See all supported languages here or use the CLI:
$ python3 utils/CLI.py [-s | --supported-languages]
Supported Languages:
* English
* Latin
* Spanish
* Italian
...
To simplify the scope of the tool, you will have to manually download your desired language's "Senses with part-of-speech" for the Nouns and Adjectives. To do that and simplify:
- On the "List of kaikki.org machine-readable dictionaries", select the desired langauge/s from the "Available languages" list.
- Inside the language's dictionaries, browse inside the "Word sense lists" for the "Senses with part-of-speech Noun" and "Senses with part-of-speech Adjectives".
- Inside of them, under the list of all words senses, you will see a "Download JSON data for these senses (xx.xMB)". Download it.
- Rename the noun file to
[lang]_noun.kds
and save it inside thesets
folder. - Rename the adjectives file to
[lang]_adj.kds
and save it inside thesets
folder.
(The extension .kds
stands for Kaikki Dictionary Set and it should be treated as a JSON file)
To make it easier to understand, for example, I will go step by step to manually download the word sets for the English language:
- Go to the "List of kaikki.org machine-readable dictionaries" and select "English (1397862 senses)".
- Inside the "Word sense lists", I download the JSON data for all the senses from the "Senses with part-of-speech Noun (778087)" and "Senses with part-of-speech Adjective (187458)".
- The nouns JSON file gets renamed to
en_noun.kds
and the adjectives toen_adj.kds
. - After that, you manually move those two files inside the root of the directory
sets
. - Run the script or do whatever you wish to.
- Cursed/bad words are not filtered correctly (to get around this issue, you can use "Bad words list" or "List of Dirty, Naughty, Obscene, and Otherwise Bad Words" to later filter it)
- Does not differentiate dialects (e.g.
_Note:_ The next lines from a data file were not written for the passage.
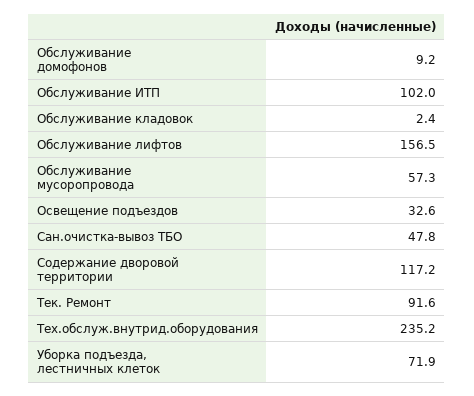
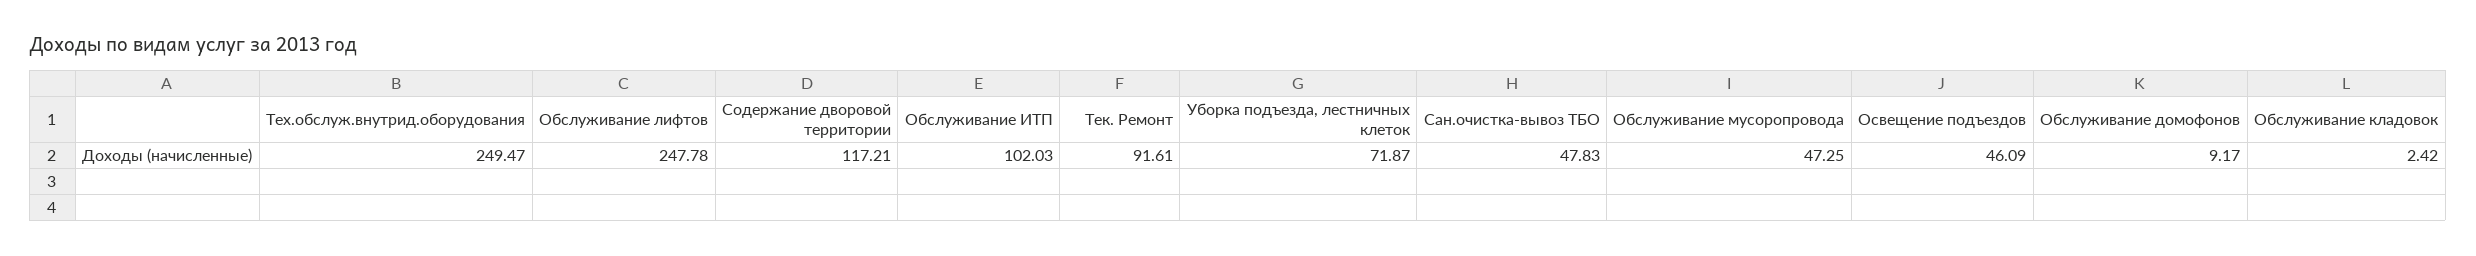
  {
    "Обслуживание домофонов": 9.17,
    "Обслуживание ИТП": 102.03,
    "Обслуживание кладовок": 2.42,
-   "Обслуживание лифтов": 156.5,
+   "Обслуживание лифтов": 247.78,
-   "Обслуживание мусоропровода": 57.3,
+   "Обслуживание мусоропровода": 47.25,
-   "Освещение подъездов": 32.6,
+   "Освещение подъездов": 46.09,
    "Сан.очистка-вывоз ТБО": 47.83,
    "Содержание дворовой территории": 117.21,
    "Тек. Ремонт": 91.61,
-   "Тех.обслуж.внутрид.оборудования": 235.2,
+   "Тех.обслуж.внутрид.оборудования": 249.47,
    "Уборка подъезда, лестничных клеток": 71.87
  }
American and British English)
- Sometimes single letters can not be filtered as they "mean" something (eg. the meaning of "a" is "letter A")
- Some words are wrongly categorized (eg. a noun that is a suffix or a verb)
- Filtering removes any spaced words
- Filtering removes any word with not commonly used Unicode symbols and was not tested with all languages, you might need to tweak it
- Filtering is highly dependent on tags (no tags for a word, filtering just allows that word)
- Filtering removes any hyphenated word with more than two hyphens (and also causes the next issue).
- May not work properly on syllabary-based languages
- Not tested with "Dictionaries for historical languages"
This project is licensed under the MIT license (MIT). But as this project uses content extracted using Wiktextract from the Wikimedia Foundation, may differ on licenses. See the LICENSE file for more details.